Momentum is visibly thinning as the recent impulsive push meets aggressive absorption. Lower wicks are non-existent on the current candle, suggesting buyers are no longer stepping in to defend the local mid-range. Scaled-in with significant exposure as price compresses under the EMA, showing a clear lack of follow-through on the attempt to reclaim the high. The bids feel thin. A decisive reclaim of the supply ceiling would invalidate the thesis instantly. Watching for the trap to spring.

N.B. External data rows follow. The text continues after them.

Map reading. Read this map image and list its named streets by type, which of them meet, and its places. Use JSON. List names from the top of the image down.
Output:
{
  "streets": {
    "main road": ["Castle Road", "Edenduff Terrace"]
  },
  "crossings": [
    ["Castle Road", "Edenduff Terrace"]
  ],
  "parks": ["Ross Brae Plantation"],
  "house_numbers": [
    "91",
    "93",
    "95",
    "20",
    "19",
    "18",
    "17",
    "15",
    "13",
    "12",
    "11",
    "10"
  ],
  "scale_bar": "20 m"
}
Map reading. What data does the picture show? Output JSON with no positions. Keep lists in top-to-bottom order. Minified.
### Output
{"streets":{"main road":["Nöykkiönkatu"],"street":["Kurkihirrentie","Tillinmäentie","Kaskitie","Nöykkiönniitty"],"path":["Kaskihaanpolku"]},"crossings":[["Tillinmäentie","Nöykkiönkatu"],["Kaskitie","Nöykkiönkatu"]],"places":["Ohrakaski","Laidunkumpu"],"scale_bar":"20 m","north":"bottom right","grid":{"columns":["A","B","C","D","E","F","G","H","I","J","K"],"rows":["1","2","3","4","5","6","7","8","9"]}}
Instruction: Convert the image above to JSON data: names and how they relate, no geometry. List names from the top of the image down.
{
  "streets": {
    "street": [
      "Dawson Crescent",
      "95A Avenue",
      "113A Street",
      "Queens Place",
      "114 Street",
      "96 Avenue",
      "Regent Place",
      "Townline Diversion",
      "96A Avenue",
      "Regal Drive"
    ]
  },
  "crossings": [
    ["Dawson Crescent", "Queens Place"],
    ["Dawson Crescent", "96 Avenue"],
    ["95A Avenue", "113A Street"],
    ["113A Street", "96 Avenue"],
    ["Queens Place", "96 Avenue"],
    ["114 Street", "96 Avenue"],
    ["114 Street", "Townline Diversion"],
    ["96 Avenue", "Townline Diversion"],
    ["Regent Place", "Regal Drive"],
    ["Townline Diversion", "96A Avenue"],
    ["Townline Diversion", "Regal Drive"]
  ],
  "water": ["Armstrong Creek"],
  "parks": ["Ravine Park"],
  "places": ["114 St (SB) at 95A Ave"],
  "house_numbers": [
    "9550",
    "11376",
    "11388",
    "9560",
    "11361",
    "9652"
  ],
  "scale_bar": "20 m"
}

Momentum stalls out completely following the liquidity sweep into overhead resistance. Upper wicks are stacking rapidly, signaling aggressive absorption of late-long bids while the price fails to sustain any upward follow-through. Holding full exposure as the base begins to heavy under sustained distribution. Bids thinning. The internal structure is losing ground. Any decisive reclaim and acceptance above the recent rejection wick invalidates the thesis, triggering an immediate exit. Gravity taking over
Momentum is visibly thinning as the recent impulsive push meets aggressive absorption. Lower wicks are non-existent on the current candle, suggesting buyers are no longer stepping in to defend the local mid-range. Scaled-in with significant exposure as price compresses under the EMA, showing a clear lack of follow-through on the attempt to reclaim the high. The bids feel thin. A decisive reclaim of the supply ceiling would invalidate the thesis instantly. Watching for the trap to spring.